> **Problem requirements**
Report all lines below with the word "depth".

> **Dataset content**
§ §

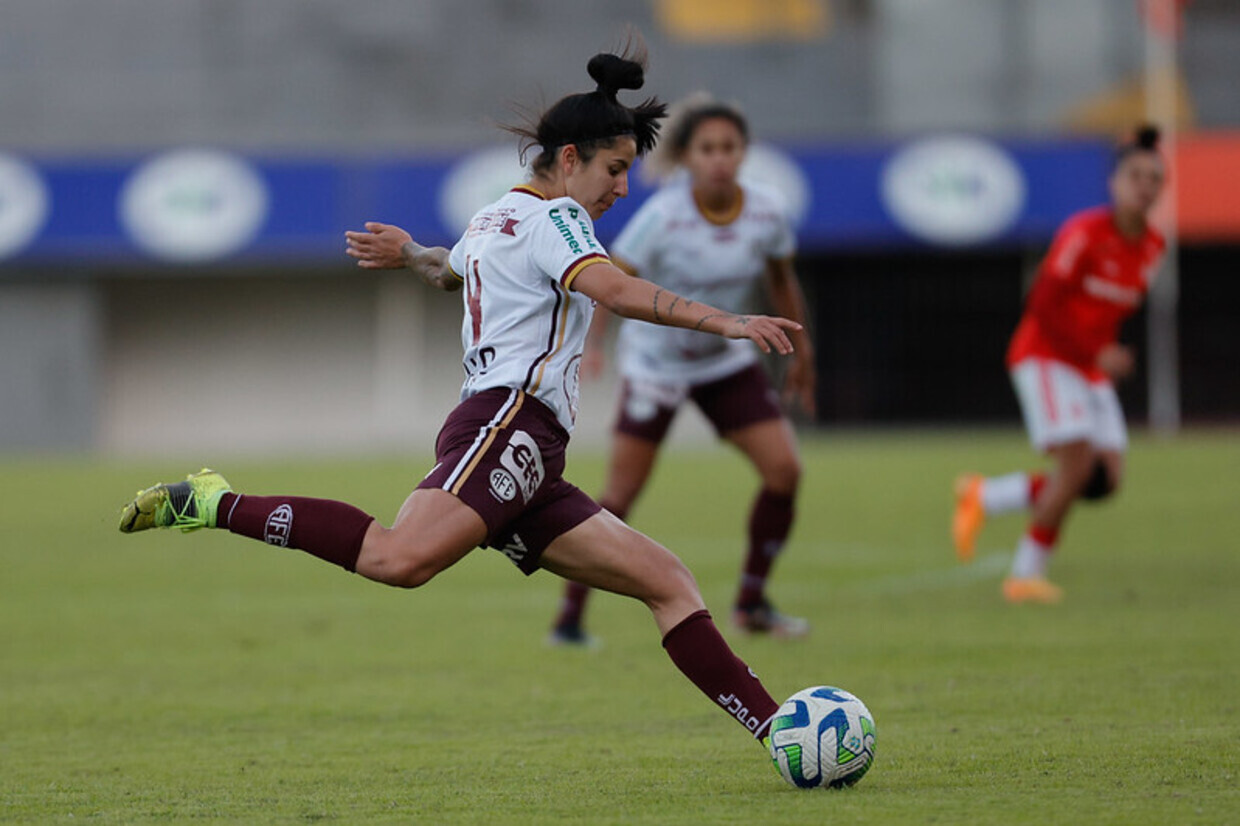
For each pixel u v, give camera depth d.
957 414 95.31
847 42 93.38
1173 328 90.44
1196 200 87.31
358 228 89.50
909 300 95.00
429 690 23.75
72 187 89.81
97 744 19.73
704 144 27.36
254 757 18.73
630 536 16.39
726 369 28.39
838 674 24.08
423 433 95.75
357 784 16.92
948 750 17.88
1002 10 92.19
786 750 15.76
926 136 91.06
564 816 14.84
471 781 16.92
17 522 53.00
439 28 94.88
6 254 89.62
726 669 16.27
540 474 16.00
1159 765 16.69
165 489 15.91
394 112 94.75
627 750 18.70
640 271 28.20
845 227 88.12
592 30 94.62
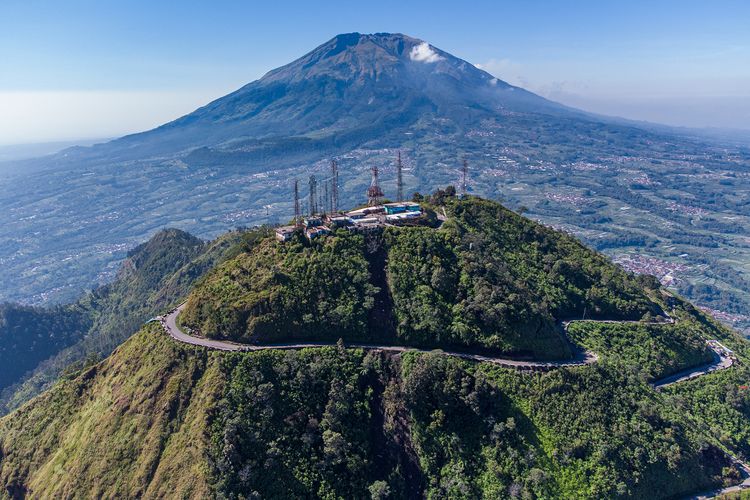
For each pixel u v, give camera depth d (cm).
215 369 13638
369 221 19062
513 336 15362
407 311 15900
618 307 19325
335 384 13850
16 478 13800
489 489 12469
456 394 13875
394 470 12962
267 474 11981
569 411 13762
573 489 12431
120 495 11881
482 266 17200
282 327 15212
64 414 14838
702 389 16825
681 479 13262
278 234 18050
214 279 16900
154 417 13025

§ §

> **Task solution**
For each pixel u v, give camera depth d.
For each pixel u v, give camera depth d (cm).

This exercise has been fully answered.